Outros autores, ao invés de trabalharem no mapeamento de casos de uso pré-existentes no código fonte dos sistemas, inverteram o processo e buscaram extrair casos de uso diretamente do código fonte. Este foi o caso de Lucca et al (2000), El-Ramly et al (2002) e Zhang et al (2006).

Lucca et al (2000) apresentaram uma técnica para extrair casos de uso de programas através de uma abordagem que se baseia na análise de caminhos M-M (método-mensagem) que são formados por seqüências de execução de métodos ligados por mensagens, encontradas estaticamente. A análise dos caminhos M-M leva à identificação de trheads e sub-threads.

Assumindo que cada thread define um caso de uso diferente, eles aplicam heurísticas para sugerir um modelo de casos de uso. O modelo resultante deve ser avaliado pelo engenheiro de software a fim de gerar descrições, documentos de especificação, com os fluxos básico e alternativos, ou mesmo para unir em um único caso de uso casos de uso que tenham sido sugeridos em nível muito baixo de abstração. A clareza do código fonte e o conhecimento da pessoa a cargo da tarefa são fundamentais para a aplicação da técnica.

El-Ramly et al (2002) observaram que a abordagem dos grafos M-M se restringia a sistemas implementados em linguagens orientadas a objetos, com forte suporte ao encapsulamento. Além disso, a análise estática poderia ser prejudicada pela presença de código morto – que não é executado em nenhuma situação possível. Acreditando que estudar o uso real que é feito do sistema pode trazer informações relevantes, eles estenderam um método anterior – CelLEST – que tinha o objetivo de suportar a reengenharia de interfaces de usuário baseado na utilização de rastros de interação usuário-sistema. Para “descobrir” modelos de caso de uso os rastros de interação da interface de usuário são processados por algoritmos de descoberta de conhecimento e busca de padrões a fim de identificar os termos e tarefas que devem corresponder ao interesse principal dos usuários. É necessário então que seja feita uma triagem eliminando termos indevidos e/ou refinando a configuração dos algoritmos de descoberta. Por fim os casos de uso são gerados em forma de texto de linguagem natural a partir de uma ferramenta de inteligência artificial que confere semântica aos padrões de uso obtidos.

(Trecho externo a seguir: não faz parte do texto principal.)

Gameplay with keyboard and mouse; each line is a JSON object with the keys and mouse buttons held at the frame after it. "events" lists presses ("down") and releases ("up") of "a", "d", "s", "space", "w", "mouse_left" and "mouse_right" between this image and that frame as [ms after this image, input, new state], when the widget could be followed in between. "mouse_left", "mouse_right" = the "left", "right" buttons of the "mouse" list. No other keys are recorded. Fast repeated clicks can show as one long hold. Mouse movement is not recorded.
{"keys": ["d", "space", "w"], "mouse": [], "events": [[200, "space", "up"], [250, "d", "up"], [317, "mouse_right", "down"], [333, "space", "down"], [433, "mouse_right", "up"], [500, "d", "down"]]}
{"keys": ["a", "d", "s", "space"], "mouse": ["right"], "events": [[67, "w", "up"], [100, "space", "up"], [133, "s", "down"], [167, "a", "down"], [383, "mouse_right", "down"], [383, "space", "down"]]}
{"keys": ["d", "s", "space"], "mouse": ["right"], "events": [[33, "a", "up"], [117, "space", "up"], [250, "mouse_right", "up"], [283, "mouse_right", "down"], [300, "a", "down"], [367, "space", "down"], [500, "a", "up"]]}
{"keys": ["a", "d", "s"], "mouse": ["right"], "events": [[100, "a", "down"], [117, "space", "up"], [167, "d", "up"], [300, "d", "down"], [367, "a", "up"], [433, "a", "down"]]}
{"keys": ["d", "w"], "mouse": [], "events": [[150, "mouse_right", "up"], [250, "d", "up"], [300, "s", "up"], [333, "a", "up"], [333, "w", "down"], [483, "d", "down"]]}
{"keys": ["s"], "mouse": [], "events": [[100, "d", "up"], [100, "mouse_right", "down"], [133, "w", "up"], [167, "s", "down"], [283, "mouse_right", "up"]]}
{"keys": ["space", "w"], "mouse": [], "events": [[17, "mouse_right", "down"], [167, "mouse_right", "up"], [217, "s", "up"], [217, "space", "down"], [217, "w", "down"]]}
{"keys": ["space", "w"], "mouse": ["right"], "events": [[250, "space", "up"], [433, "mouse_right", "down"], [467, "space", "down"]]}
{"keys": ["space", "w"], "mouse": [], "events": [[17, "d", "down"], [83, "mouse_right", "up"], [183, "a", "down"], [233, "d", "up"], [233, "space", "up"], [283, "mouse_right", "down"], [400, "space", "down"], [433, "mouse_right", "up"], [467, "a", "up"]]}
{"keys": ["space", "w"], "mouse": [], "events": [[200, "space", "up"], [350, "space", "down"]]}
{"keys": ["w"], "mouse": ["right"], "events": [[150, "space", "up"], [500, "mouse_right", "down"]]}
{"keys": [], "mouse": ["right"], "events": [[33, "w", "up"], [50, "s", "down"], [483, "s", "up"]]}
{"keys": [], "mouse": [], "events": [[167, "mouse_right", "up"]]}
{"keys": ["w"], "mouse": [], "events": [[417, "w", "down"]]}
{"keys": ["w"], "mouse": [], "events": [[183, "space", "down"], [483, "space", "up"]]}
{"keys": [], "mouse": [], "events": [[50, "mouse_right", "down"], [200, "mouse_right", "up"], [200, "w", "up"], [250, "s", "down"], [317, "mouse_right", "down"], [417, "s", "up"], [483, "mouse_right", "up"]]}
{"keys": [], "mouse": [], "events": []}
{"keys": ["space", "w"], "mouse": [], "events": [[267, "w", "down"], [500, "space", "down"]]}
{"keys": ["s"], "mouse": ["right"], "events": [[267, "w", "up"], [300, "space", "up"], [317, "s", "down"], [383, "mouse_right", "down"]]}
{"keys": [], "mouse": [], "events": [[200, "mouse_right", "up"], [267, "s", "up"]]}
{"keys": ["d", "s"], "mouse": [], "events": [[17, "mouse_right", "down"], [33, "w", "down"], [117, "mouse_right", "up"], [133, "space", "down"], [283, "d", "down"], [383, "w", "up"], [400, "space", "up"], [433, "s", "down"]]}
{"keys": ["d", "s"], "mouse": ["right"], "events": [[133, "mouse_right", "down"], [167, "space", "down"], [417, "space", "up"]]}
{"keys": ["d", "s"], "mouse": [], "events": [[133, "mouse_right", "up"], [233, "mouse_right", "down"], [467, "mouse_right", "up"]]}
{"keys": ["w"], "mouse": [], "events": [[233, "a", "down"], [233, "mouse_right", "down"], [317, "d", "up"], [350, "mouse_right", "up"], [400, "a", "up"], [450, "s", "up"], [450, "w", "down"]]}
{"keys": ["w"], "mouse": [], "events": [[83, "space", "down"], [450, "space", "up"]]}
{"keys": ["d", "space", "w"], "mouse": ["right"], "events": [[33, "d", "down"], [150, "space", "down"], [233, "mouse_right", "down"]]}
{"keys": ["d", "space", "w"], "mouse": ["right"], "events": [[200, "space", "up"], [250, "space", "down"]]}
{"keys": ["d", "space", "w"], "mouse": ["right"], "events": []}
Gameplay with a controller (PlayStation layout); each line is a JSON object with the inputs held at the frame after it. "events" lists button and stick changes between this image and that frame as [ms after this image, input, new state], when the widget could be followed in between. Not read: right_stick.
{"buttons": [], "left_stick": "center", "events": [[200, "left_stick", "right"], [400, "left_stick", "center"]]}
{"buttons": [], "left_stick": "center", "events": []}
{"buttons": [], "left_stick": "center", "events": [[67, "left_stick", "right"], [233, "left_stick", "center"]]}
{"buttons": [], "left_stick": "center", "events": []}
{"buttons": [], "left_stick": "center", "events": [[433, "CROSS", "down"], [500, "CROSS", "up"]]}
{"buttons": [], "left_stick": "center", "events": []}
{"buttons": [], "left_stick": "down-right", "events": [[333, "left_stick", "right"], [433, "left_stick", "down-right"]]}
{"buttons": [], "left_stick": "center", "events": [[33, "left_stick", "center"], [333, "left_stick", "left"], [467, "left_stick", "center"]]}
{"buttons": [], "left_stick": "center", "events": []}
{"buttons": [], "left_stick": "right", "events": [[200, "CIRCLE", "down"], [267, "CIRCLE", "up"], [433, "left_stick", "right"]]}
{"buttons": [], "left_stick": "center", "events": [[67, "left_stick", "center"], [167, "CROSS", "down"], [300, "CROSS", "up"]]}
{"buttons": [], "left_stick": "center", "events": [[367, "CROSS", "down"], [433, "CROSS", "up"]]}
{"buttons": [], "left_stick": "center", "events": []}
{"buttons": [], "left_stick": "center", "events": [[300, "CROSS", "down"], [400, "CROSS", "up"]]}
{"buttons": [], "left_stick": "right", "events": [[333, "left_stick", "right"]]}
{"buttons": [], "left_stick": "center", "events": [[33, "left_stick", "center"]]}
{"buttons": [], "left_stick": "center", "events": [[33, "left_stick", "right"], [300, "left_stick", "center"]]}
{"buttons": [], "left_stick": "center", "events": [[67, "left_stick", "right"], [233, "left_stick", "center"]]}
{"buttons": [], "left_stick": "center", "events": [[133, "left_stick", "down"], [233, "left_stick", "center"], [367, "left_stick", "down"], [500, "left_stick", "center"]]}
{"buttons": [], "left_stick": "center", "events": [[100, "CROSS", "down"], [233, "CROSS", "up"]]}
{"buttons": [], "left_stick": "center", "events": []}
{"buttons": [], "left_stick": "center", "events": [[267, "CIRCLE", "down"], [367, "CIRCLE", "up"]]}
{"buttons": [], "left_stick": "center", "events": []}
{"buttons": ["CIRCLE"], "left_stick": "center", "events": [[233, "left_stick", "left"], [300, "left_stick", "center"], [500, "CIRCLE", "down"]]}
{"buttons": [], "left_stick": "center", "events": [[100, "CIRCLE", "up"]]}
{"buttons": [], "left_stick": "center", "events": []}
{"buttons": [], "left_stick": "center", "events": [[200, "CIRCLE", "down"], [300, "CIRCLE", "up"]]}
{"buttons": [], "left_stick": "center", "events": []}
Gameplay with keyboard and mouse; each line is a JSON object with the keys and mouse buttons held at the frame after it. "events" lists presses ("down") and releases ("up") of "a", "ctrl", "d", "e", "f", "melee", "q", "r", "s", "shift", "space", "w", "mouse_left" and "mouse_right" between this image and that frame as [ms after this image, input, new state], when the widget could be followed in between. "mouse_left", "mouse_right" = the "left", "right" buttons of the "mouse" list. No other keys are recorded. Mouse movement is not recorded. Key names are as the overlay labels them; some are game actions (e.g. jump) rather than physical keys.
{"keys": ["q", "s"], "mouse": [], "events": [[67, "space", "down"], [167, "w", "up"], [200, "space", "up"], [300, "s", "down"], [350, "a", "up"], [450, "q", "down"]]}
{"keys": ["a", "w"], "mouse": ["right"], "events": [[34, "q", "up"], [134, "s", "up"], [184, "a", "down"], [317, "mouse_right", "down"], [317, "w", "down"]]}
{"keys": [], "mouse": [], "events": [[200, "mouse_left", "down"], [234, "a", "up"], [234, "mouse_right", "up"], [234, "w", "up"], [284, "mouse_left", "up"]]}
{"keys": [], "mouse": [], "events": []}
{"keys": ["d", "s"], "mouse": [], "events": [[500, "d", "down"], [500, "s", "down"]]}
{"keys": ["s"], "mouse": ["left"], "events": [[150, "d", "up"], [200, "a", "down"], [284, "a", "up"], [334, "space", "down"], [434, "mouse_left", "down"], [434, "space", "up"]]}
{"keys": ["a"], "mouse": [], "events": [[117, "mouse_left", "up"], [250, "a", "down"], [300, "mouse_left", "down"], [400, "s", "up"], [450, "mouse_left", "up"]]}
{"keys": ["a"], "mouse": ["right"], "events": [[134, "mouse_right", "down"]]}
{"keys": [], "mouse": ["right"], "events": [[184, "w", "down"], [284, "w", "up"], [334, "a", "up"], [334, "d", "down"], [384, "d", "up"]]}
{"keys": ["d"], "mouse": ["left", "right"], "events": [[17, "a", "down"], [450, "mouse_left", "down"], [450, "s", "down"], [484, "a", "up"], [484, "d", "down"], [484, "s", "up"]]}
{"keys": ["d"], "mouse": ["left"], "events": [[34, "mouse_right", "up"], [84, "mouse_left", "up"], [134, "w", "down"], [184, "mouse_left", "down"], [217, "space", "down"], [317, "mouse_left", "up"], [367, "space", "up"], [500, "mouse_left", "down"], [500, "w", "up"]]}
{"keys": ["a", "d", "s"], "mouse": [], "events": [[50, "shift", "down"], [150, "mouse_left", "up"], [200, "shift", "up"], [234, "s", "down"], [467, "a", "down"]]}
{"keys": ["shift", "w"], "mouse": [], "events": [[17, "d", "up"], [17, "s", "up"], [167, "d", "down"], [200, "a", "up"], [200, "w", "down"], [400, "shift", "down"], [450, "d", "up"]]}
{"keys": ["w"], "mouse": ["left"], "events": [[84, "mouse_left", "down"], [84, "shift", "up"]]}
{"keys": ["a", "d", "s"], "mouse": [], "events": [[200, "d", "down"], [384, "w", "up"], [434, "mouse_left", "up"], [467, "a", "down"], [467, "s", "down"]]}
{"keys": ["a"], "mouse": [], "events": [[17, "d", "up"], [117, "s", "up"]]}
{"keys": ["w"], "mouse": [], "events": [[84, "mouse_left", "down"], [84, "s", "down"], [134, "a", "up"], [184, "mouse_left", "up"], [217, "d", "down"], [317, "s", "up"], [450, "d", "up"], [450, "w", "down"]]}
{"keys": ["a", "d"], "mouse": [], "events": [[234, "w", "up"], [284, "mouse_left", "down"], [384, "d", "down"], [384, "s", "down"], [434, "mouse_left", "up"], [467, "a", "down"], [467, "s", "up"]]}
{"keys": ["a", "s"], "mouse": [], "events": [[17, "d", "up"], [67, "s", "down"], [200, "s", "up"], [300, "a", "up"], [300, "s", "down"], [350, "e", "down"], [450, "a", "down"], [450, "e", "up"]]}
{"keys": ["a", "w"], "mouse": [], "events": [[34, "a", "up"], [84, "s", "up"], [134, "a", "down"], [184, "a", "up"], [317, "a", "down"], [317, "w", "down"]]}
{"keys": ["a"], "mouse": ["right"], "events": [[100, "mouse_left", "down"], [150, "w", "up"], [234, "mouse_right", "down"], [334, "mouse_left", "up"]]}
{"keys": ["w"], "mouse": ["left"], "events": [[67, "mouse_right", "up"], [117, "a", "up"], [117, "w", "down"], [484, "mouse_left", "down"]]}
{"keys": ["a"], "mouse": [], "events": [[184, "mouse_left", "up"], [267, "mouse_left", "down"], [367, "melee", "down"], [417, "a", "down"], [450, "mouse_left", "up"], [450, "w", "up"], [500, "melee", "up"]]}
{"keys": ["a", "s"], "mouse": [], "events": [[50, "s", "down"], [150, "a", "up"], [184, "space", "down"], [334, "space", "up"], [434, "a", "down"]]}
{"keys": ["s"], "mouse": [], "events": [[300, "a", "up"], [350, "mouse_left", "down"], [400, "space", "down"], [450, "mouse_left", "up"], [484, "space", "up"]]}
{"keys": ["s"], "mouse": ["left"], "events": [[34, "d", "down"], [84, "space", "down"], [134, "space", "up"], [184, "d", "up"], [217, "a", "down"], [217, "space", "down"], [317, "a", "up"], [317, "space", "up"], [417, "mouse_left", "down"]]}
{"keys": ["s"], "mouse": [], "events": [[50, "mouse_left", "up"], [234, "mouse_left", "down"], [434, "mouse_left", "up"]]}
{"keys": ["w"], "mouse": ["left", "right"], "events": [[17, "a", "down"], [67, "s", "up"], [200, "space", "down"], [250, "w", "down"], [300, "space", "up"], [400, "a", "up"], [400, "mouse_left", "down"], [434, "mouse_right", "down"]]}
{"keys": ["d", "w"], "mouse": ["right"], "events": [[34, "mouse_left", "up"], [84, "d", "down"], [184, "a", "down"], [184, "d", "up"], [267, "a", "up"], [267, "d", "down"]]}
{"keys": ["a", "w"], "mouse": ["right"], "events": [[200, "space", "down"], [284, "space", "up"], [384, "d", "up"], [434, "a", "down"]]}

Zhang et al (2006) também adotaram uma abordagem baseada em trheads, parecida com a de Lucca et al (2000). Contudo eles chamaram a atenção para o fato dos caminhos M-M não levarem em consideração o controle do fluxo do programa – em comandos como “if”, “while”, “for” e outros desvios condicionais – a premissa de que cada thread define um caso de uso poderia levar a obter casos de uso que não existem na realidade. Assim eles utilizaram um tipo de grafo que leva em conta este tipo de comando, chamado de Grafo de Chamadas com Reserva de Ramificação – Branch-Reserving Call Graph – e a partir dele é que os casos de uso são extraídos, também através de algumas regras heurísticas sobre o grafo, assumindo que cada thread representa um caso de uso. Na última fase, os engenheiros de software precisam ainda validar os resultados gerados automaticamente para determinar se todos os

casos de uso identificados são realmente válidos, os atores que estão envolvidos e assim por diante.

Mesmo procurando extrair os casos de uso diretamente do código, nenhum dos autores consegue prescindir do conhecimento humano em algumas etapas do processo. Essa limitação pode ser relacionada à constatação feita por Biggerstaff et al (1993) de que os conceitos humanos e das linguagens de programação têm naturezas tão diferentes que a automação algorítmica de um mapeamento entre os dois universos é praticamente impossível.

Outra limitação de todos os trabalhos que utilizaram casos de uso na compreensão de programas, deriva do fato de que a estrutura dos casos de uso permite pensar em diversos níveis localização de implementação: caso de uso, fluxo e atividade. Nenhum autor se ocupou de localizar a implementação nestes níveis mais baixos – fluxos e ações. Desta forma os casos de uso poderiam representar conceitos de nível mais alto de abstração, tais como, “emissão de extrato” ou “venda de produto”, enquanto os conceitos menos abstratos, como “salvar” e “imprimir”, poderiam estar descritos nas ações.